__WORK REQUEST__: Whenever a picture appears, leave it out while repeating all the other data exactly.

────────────────────

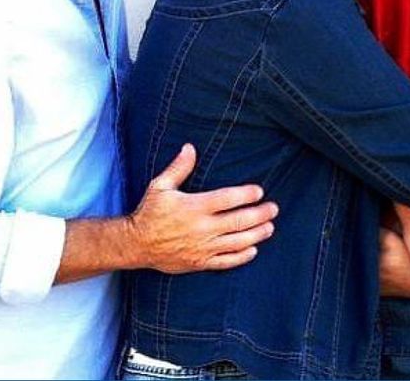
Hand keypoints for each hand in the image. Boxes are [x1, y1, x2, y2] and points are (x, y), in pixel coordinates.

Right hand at [128, 144, 278, 272]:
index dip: (246, 195)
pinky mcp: (199, 262)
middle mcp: (202, 228)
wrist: (135, 245)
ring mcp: (202, 247)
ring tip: (270, 228)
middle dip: (260, 215)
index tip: (259, 191)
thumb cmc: (149, 213)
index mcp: (194, 207)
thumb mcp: (160, 187)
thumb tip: (190, 147)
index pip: (227, 199)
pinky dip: (241, 257)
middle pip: (238, 221)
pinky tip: (253, 250)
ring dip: (256, 235)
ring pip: (237, 242)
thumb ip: (178, 168)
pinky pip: (225, 261)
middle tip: (273, 209)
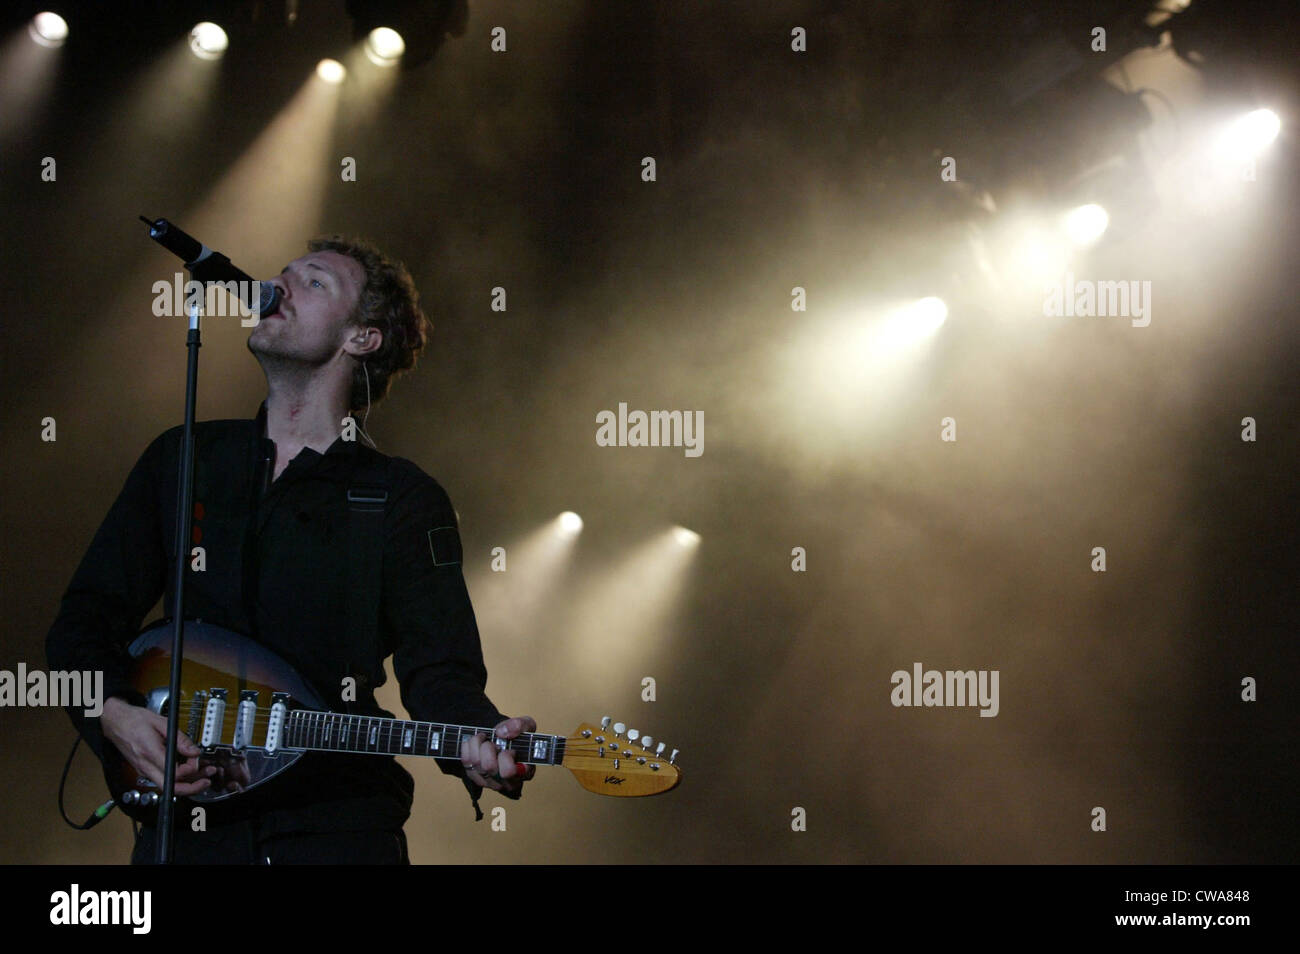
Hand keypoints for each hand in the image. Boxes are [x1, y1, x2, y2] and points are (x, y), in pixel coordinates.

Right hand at [100, 696, 216, 795]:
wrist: (115, 722)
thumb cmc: (135, 720)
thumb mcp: (162, 723)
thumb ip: (180, 739)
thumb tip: (194, 751)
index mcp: (150, 753)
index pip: (174, 774)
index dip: (191, 769)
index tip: (198, 759)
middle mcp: (146, 766)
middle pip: (171, 788)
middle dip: (193, 788)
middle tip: (207, 779)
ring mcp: (144, 770)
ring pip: (168, 786)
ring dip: (188, 783)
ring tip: (203, 773)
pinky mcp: (144, 770)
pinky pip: (163, 779)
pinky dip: (178, 778)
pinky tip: (189, 769)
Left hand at [458, 715, 536, 793]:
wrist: (505, 741)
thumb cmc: (519, 737)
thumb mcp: (527, 725)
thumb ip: (519, 725)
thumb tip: (502, 733)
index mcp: (523, 773)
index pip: (509, 772)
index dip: (506, 757)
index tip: (509, 749)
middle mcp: (506, 782)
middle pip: (489, 766)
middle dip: (489, 747)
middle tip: (494, 742)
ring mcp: (489, 781)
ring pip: (476, 763)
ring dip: (478, 744)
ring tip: (485, 739)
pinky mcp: (475, 776)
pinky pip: (466, 761)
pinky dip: (469, 746)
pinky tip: (476, 742)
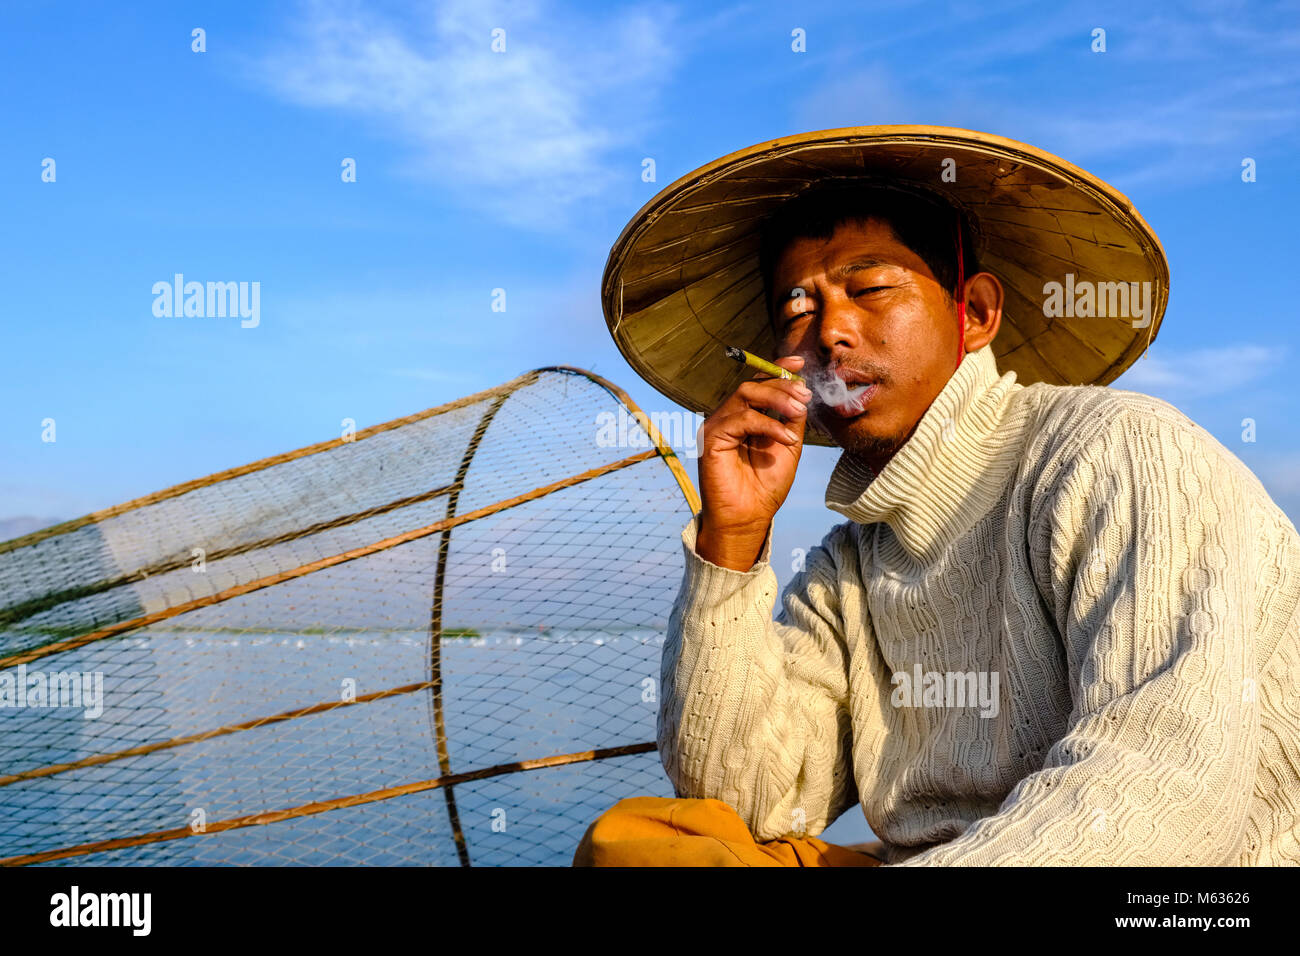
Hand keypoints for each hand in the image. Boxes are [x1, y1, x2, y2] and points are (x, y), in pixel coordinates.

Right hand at [695, 355, 810, 570]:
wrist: (749, 517)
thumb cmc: (765, 486)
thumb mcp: (787, 446)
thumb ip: (791, 420)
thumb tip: (801, 392)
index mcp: (744, 418)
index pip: (758, 384)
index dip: (777, 369)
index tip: (799, 363)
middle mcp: (728, 418)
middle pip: (752, 384)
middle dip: (781, 386)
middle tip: (805, 396)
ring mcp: (717, 426)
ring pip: (745, 394)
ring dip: (776, 398)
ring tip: (798, 412)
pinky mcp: (712, 438)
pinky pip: (741, 418)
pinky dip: (767, 423)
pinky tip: (785, 438)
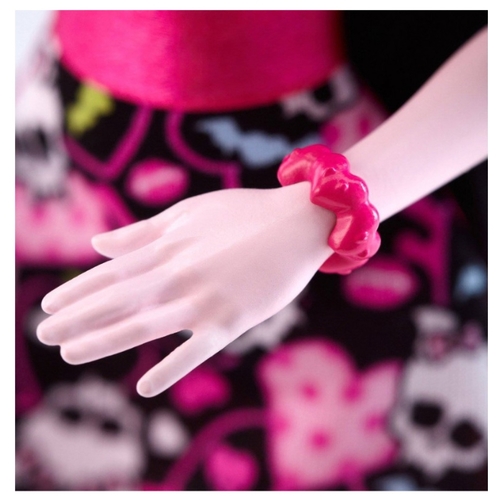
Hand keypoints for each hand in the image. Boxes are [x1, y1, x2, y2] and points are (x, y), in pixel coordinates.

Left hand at [37, 183, 334, 396]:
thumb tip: (99, 243)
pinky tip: (144, 386)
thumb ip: (143, 231)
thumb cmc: (244, 214)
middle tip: (43, 334)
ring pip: (143, 325)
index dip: (78, 290)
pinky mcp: (231, 320)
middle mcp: (178, 274)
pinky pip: (195, 350)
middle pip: (117, 299)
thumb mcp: (189, 213)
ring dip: (103, 340)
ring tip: (70, 353)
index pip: (113, 272)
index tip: (50, 306)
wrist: (298, 222)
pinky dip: (170, 368)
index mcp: (168, 247)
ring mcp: (203, 299)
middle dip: (76, 317)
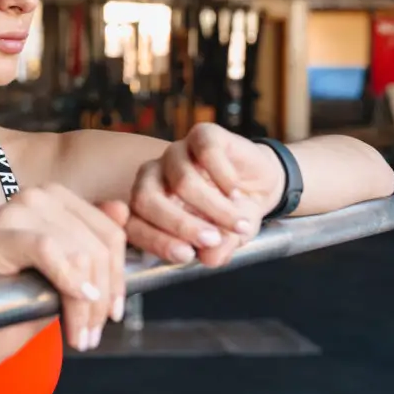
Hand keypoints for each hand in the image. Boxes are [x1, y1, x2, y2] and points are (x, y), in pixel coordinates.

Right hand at [0, 184, 129, 362]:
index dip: (118, 274)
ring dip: (84, 304)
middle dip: (101, 297)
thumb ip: (96, 240)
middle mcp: (32, 196)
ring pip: (76, 253)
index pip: (108, 231)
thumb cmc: (28, 299)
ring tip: (80, 334)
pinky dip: (66, 280)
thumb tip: (122, 211)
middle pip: (94, 246)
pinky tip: (71, 306)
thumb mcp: (74, 272)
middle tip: (95, 332)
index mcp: (55, 198)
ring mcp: (8, 213)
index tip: (115, 310)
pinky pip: (45, 249)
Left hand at [127, 123, 285, 267]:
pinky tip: (237, 192)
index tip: (185, 255)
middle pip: (147, 198)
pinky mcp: (201, 134)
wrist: (260, 184)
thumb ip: (215, 249)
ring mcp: (176, 152)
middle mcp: (154, 176)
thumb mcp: (226, 239)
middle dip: (180, 225)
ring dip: (215, 207)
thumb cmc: (230, 214)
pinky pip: (206, 153)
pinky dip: (224, 178)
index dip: (154, 240)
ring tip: (239, 224)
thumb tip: (209, 258)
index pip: (133, 223)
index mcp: (148, 205)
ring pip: (182, 180)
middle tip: (210, 240)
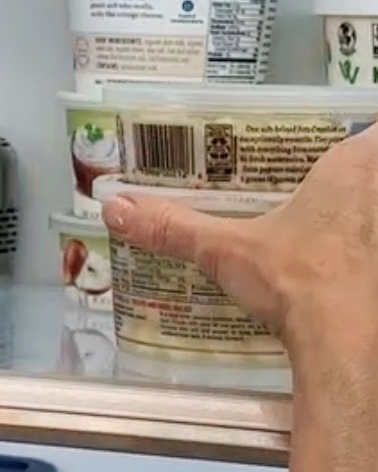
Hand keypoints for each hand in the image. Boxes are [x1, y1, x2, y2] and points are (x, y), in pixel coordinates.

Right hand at [102, 122, 377, 372]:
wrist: (344, 347)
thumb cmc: (299, 281)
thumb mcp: (227, 250)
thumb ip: (174, 227)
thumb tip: (118, 209)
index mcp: (352, 167)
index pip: (373, 124)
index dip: (360, 129)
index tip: (338, 133)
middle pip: (372, 163)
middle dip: (356, 173)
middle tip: (328, 182)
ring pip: (375, 209)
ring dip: (359, 213)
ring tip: (335, 226)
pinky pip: (372, 248)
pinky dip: (361, 253)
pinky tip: (344, 268)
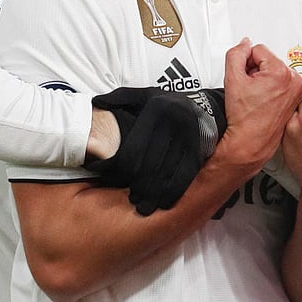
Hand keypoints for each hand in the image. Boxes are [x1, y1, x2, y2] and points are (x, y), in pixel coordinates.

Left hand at [86, 86, 226, 214]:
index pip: (133, 148)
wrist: (204, 106)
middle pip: (150, 163)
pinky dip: (175, 191)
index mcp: (155, 108)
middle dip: (139, 186)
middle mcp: (174, 119)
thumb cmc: (164, 105)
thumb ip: (119, 98)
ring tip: (145, 207)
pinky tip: (165, 203)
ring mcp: (190, 134)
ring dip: (154, 194)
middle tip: (133, 200)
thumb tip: (96, 102)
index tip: (116, 183)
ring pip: (167, 171)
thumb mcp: (142, 95)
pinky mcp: (201, 147)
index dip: (122, 171)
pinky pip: (187, 174)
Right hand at [218, 38, 301, 170]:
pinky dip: (272, 88)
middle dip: (256, 70)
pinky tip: (265, 100)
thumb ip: (236, 54)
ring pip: (275, 70)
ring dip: (264, 79)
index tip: (244, 79)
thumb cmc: (245, 117)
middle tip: (250, 89)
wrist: (251, 141)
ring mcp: (298, 90)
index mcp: (282, 73)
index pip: (258, 50)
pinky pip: (282, 82)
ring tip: (257, 96)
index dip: (245, 63)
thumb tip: (245, 44)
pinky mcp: (297, 98)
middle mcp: (295, 80)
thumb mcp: (232, 78)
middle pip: (268, 60)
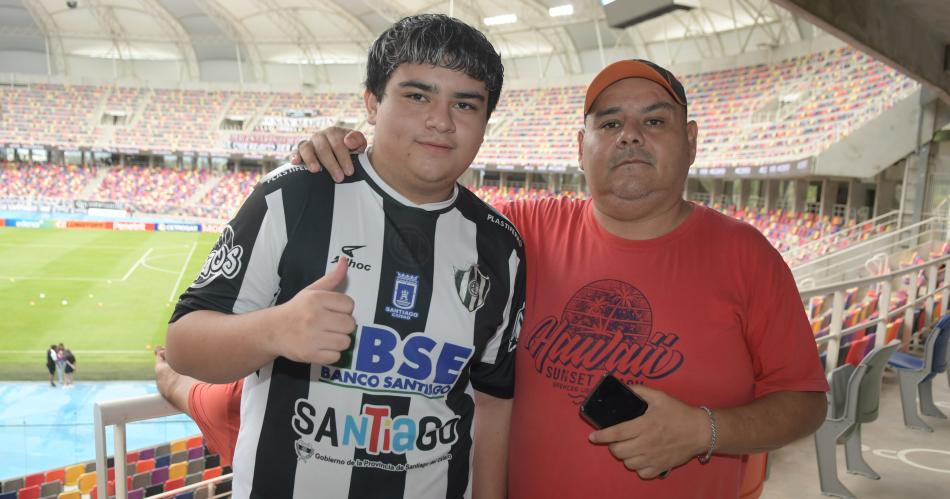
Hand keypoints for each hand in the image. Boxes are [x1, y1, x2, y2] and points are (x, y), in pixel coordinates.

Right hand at [269, 257, 355, 364]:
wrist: (272, 330)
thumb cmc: (297, 310)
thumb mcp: (312, 291)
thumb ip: (332, 278)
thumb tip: (345, 260)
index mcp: (316, 299)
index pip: (349, 305)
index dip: (344, 309)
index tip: (333, 311)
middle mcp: (314, 317)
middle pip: (350, 325)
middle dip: (343, 326)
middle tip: (330, 325)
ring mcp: (311, 337)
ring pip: (345, 342)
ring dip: (338, 341)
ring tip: (326, 336)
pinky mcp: (309, 354)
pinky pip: (336, 357)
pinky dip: (331, 354)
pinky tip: (321, 346)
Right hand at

────────────────────

__TASK RESPONSE__:
Hand keypoints for each hand in the image. Boxes are [x1, y1, x2, y2] and points are (x, y), in pixel coordinates.

Right hand at [128, 144, 278, 272]:
index dip: (246, 195)
pinky mcp: (199, 262)
middle mcp: (202, 228)
wrist: (135, 245)
ring mcp: (202, 247)
ring tip: (270, 228)
middle dip: (260, 215)
index tip: (259, 191)
thumb cmc: (149, 213)
index mcp: (194, 207)
thumb mcp: (160, 187)
thumb tip: (190, 147)
index pip: (227, 199)
pinky dip: (241, 257)
middle pip: (238, 221)
pinky tip: (253, 250)
ring dip: (256, 235)
ring pip: (237, 242)
thumb ip: (178, 168)
pinky pip: (225, 261)
middle tip: (273, 209)
Hand keypoints for each hand in the image. Boxes are [x1, y1, x2, y2] and points are (x, y), in pixel coordinates.

Right hand at [100, 696, 216, 795]:
wrist: (115, 722)
thumb cmc: (135, 720)
thumb mcp: (162, 723)
thumb ip: (180, 739)
thumb tip: (194, 751)
index mcp: (150, 753)
index pip: (174, 774)
index dip: (191, 769)
index tip: (198, 759)
middle mcp: (146, 766)
middle pip: (171, 788)
middle dip: (193, 788)
middle tip: (207, 779)
ring mcp: (144, 770)
ring pip: (168, 786)
ring dip: (188, 783)
ring tip: (203, 773)
pinky mcp: (144, 770)
pinky pip: (163, 779)
pinky dip: (178, 778)
pinky tip: (189, 769)
Left hand at [458, 715, 536, 793]:
wrist: (505, 741)
thumb cmc: (519, 737)
thumb mcp: (527, 725)
thumb ip: (519, 725)
thumb tip: (502, 733)
index mcp: (523, 773)
index pip: (509, 772)
index dip: (506, 757)
index tip: (509, 749)
middle mcp: (506, 782)
middle pip: (489, 766)
middle dip: (489, 747)
middle tip: (494, 742)
ring mcp: (489, 781)
ring pip: (476, 763)
ring dip: (478, 744)
ring tip: (485, 739)
pinky mcp: (475, 776)
pinky pip: (466, 761)
pinky dip: (469, 746)
pinky tip: (476, 742)
Hand keypoints for each hand in the image. Boxes are [x1, y1, x2, y2] and points are (x, y), in pixel coordinates.

Right hand at [695, 355, 810, 570]:
wrist: (749, 517)
thumb cmc: (765, 486)
thumb mcp: (787, 446)
thumb ip: (791, 420)
thumb tip: (801, 392)
index mcp: (744, 418)
index pip: (758, 384)
index dip: (777, 369)
index tip: (799, 363)
middle mcp: (728, 418)
middle pip: (752, 384)
middle dip: (781, 386)
middle tip: (805, 396)
ring mcp: (717, 426)
ring pip: (745, 394)
ring dip: (776, 398)
ring tip: (798, 412)
pinky mcp: (712, 438)
pinky pip: (741, 418)
pinky dip: (767, 423)
pinky tip: (785, 438)
Hand keypoints for each hand in the image. Boxes are [x1, y1, x2, y2] and points are (x, y), in pixel coordinates.

Left hand at [37, 183, 334, 396]:
thumb tip: (99, 243)
pinky tip: (144, 386)
thumb ip: (143, 231)
thumb cmc: (244, 214)
middle tip: (43, 334)
ring pip: (143, 325)
index dip: (78, 290)
pinky mcp: (231, 320)
middle mcp: (178, 274)
pinky pip: (195, 350)
middle pip: (117, 299)
thumb mcp: (189, 213)
ring dip: (103, 340)
ring tip: (70, 353)
index pip: (113, 272)
index tip: (50, 306)
wrist: (298, 222)
pinky dip: (170, 368)
index mcp: (168, 247)
ring mcp: (203, 299)
middle dip: (76, 317)
Hand keypoints for each hand in the image. Boxes are [x1, y1, x2, y2] and points are (x, y), in pixel coordinates.

Right hand at [0, 184, 129, 362]:
index dip: (118, 274)
ring dip: (84, 304)
middle dip: (101, 297)
thumb ip: (96, 240)
middle mcp: (32, 196)
ring pip: (76, 253)
index pip: (108, 231)
thumb cmc: (28, 299)
ring tip: (80, 334)
pinky dip: (66, 280)
thumb tip: (122, 211)
middle pip: (94, 246)
pinky tip: (71, 306)
thumb mcp: (74, 272)
middle tip: (95, 332)
index mcp: (55, 198)
ring mcp: (8, 213)
index tip: (115, 310)
pinky pip: (45, 249)
Left hand at [127, 123, 285, 267]:
pinky tip: (237, 192)
index tip: (185, 255)
middle pip: (147, 198)
pinky mcp: (201, 134)
wrist: (260, 184)
thumb ip: (215, 249)
ring mcp: (176, 152)
middle mcp: (154, 176)
thumb mcp: (226, 239)
middle dip: (180, 225)
ring dip: (215, 207)
thumb cmc: (230, 214)
pinky pip: (206, 153)
pinky dip: (224, 178)
index dip: (154, 240)
ring tip: (239, 224)
thumb tip: (209, 258)
index pip: (133, 223)
index mcp: (148, 205)
ring pip: (182, 180)
middle tip: (210, 240)
Hand keypoints for each hand in the image. Boxes are [x1, y1, x2, y2] and points are (x, y), in pixel coordinates.

Right hand at [102, 122, 377, 372]:
wrist: (344, 347)
thumb cmc: (299, 281)
thumb mcp: (227, 250)
thumb ip: (174, 227)
thumb tip: (118, 209)
index mcp: (352, 167)
index pip: (373, 124)
index dip: (360, 129)
index tip: (338, 133)
middle pip: (372, 163)
middle dip: (356, 173)
middle tip: (328, 182)
ring pip: (375, 209)
ring dip: (359, 213)
ring tip: (335, 226)
pinky pip: (372, 248)
pinky dip: (361, 253)
pinky tip: (344, 268)
Hand keypoints for each hand in the image. Boxes are [x1, y1, x2, y2] and points are (x, y), in pixel coordinates.

Left hand at [86, 86, 226, 214]:
index pip: (133, 148)
wrist: (204, 106)
middle pip: (150, 163)
pinky dip: (175, 191)
index mcp: (155, 108)
middle dip: (139, 186)
middle mcp: (174, 119)
thumb cmc: (164, 105)
thumb ip: (119, 98)
ring tip: (145, 207)
pinky tip: (165, 203)
ring mcp: (190, 134)
ring dip: (154, 194)
middle tip: (133, 200)
thumb tip: (96, 102)
index tip: (116, 183)
ring pip: (167, 171)
thumb mcp: (142, 95)
pinky mcp: (201, 147)
index dip: (122, 171)
pinky pip: (187, 174)
Right hand at [218, 38, 301, 170]:
pinky dip: (272, 88)
middle dip: (256, 70)
pinky tip: (265, 100)
thumb ip: (236, 54)
ring pip: (275, 70)
ring dip: (264, 79)
index tip: (244, 79)
thumb cmc: (245, 117)
middle tip: (250, 89)
wrist: (251, 141)
ring mcp: (298, 90)
index mcp: (282, 73)
index pip: (258, 50)
pinky pip: (282, 82)
ring tip: (257, 96)
index dip: (245, 63)
thumb tip: (245, 44)
pinky mcp: (297, 98)
middle mcp: (295, 80)
thumb mcp: (232, 78)
middle pip: (268, 60)
Hand keypoints for each hand in the image. Boxes are [x1, y1, x2, y2] and points are (x, y), in pixel coordinates.

Right hand at [269, 257, 355, 364]:
wrist: (272, 330)
thumb cmc: (297, 310)
thumb mcp: (312, 291)
thumb ip: (332, 278)
thumb tip: (345, 260)
index mcp: (316, 299)
index pip: (349, 305)
index dip: (344, 309)
index tip: (333, 311)
middle mcp: (314, 317)
middle pip: (350, 325)
middle dip: (343, 326)
middle tip: (330, 325)
ring mcp: (311, 337)
ring pip: (345, 342)
ring dip: (338, 341)
ring tip: (326, 336)
pinky mcp: (309, 354)
pinky pip: (336, 357)
pinky dip: (331, 354)
pinky tip: (321, 346)
Right hand at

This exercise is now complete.